I'm looking again at my log files, comparing three days: - Thursday May 9, before Jimmy's change (old talk links) - Friday May 10, after Jimmy's change (no talk links) - Tuesday May 14, with the new version (new talk links)
The overall performance was best on Friday. It is now getting worse again, albeit not as bad as Thursday. The new version is a real improvement over the old talk links, but we aren't quite done yet.
The number of OK responses (HTTP status code 200) which take absurdly long (longer than 60 seconds) is still very high (3-30 %), with the Main Page of the English Wikipedia being the main exception (0 %).
Response times above some limit (say, 30, 60 or 120 seconds) can be defined as absurdly long, because the user will have left for other websites and is no longer waiting for the response. Instead of spending more system resources (CPU cycles and allocated memory) on these requests, it would be better to set a hard time out (in PHP or Apache) and return an error message that says "sorry for the delay". This would free up system resources that can be better used to serve other requests.

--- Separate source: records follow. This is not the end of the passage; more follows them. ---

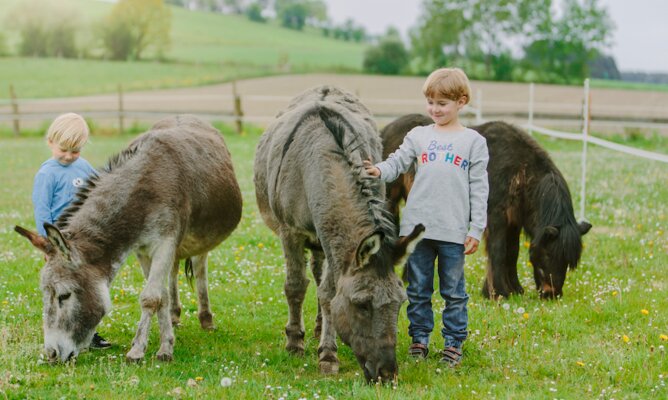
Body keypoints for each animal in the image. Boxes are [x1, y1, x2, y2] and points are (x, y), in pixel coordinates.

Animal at [378, 114, 592, 298]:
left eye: (567, 262)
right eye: (548, 255)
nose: (552, 294)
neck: (520, 171)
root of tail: (385, 130)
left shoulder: (514, 222)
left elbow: (512, 253)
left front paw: (515, 289)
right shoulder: (496, 217)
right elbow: (498, 251)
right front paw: (498, 292)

In http://www.php.net/manual/en/function.set-time-limit.php, the PHP function set_time_limit() is said to have a default of 30 seconds, unless the configuration file has defined max_execution_time. Will calling this function set the time limit for the current request only, or set a permanent value for the server? What happens when PHP execution times out? Is the connection to the client abruptly closed? Or is an error message returned? Does an error message appear in the log file? I haven't seen any timeouts of this kind.

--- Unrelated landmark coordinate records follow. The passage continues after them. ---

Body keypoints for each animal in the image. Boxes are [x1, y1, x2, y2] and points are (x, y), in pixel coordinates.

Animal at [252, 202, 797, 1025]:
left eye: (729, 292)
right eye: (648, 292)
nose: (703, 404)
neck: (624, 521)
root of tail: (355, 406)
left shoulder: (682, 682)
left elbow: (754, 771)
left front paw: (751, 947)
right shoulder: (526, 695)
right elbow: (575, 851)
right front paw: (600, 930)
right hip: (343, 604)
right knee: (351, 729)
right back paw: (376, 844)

However, even if a PHP execution timeout is set, the limit will not include time that the request spent waiting to start execution. This wait could happen in the UNIX socket listen backlog, waiting for the connection to be accepted, or inside Apache, waiting for a child process to become available. Increasing the value of a parameter like ListenBacklog (in Apache httpd.conf) is not necessarily a solution, because this will only keep more requests in queue, increasing overall response time. Instead, the problem should be fixed at the exit end of the queue. The key to better performance is keeping the server fast and queues short, getting things done.

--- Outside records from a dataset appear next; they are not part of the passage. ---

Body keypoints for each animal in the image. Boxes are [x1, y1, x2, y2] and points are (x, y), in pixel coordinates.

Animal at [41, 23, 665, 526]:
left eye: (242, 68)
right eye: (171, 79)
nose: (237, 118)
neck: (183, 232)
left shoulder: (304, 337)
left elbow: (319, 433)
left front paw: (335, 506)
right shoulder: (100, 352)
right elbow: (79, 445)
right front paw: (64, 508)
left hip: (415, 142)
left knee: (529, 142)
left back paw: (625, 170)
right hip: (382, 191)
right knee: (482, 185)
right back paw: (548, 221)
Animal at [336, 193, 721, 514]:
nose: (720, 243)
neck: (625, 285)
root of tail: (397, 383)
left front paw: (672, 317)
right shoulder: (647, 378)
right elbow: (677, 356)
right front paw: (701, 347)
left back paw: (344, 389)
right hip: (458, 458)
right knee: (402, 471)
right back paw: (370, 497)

Here are some pages on Apache performance issues:
- Hints on Running a High-Performance Web Server, http://httpd.apache.org/docs/misc/perf.html - Apache Performance Notes, http://httpd.apache.org/docs/misc/perf-tuning.html - Professional Apache, chapter 8, http://www.devshed.com/Talk/Books/ProApache/ - Tuning Your Apache Web Server, http://dcb.sun.com/practices/howtos/tuning_apache.jsp - Linux HTTP Benchmarking HOWTO, http://www.xenoclast.org/doc/benchmark/HTTP-benchmarking-HOWTO/
On Wednesday 15 May 2002 09:50, Lars Aronsson wrote:
Response times above some limit (say, 30, 60 or 120 seconds) can be defined as absurdly long, because the user will have left for other websites and is no longer waiting for the response. Instead of spending more system resources (CPU cycles and allocated memory) on these requests, it would be better to set a hard time out (in PHP or Apache) and return an error message that says "sorry for the delay". This would free up system resources that can be better used to serve other requests.
In http://www.php.net/manual/en/function.set-time-limit.php, the PHP function set_time_limit() is said to have a default of 30 seconds, unless the configuration file has defined max_execution_time. Will calling this function set the time limit for the current request only, or set a permanent value for the server? What happens when PHP execution times out? Is the connection to the client abruptly closed? Or is an error message returned? Does an error message appear in the log file? I haven't seen any timeouts of this kind.
PHP aborts the script, outputs an error message saying it timed out, and closes the connection.